Desde hace más de 50 años cada Semana Santa viene a Tuxtla para sacar un extra de esta tradición que está acuñada en su familia, pero que ahora se complica por dos motivos, la pandemia y el acecho de los fiscales del Ayuntamiento de Tuxtla que quieren echarlas.

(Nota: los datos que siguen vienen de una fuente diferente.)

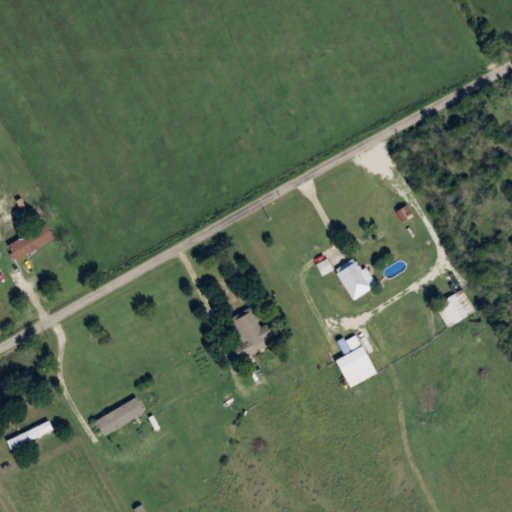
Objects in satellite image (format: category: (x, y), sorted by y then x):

“Pero vamos a vender aquí, hoy, mañana y pasado”, dice enfática doña Lucía afuera de la iglesia de El Calvario en Tuxtla, quien aprendió a hablar el español porque su oficio principal, el del campo, la ha orillado a trasladarse constantemente a San Cristóbal de Las Casas a vender lo que produce.

Cada año que viene a Tuxtla lo disfruta, asegura mientras con sus dedos ligeros cruza de lado a lado la palma, porque recuerda a su papá y a su mamá cuando la traían para ayudarles a la venta de las cruces.

Recuerda que el año pasado fue difícil, porque la pandemia por el COVID-19 no les permitió vender ni palmas ni gran parte de lo que cosecha.

Este año, a dos días del Domingo de Ramos, las ventas están muy bajas, pero espera que el mañana y pasado pueda desplazar sus ofrendas que da en 10 pesos cada una y que en otros años logra vender hasta 50 en un día.

A la ciudadanía le pidió que tenga fe y que compre su palmera para que la pandemia no los alcance, porque asegura que en Teopisca nadie ha enfermado porque son creyentes del catolicismo.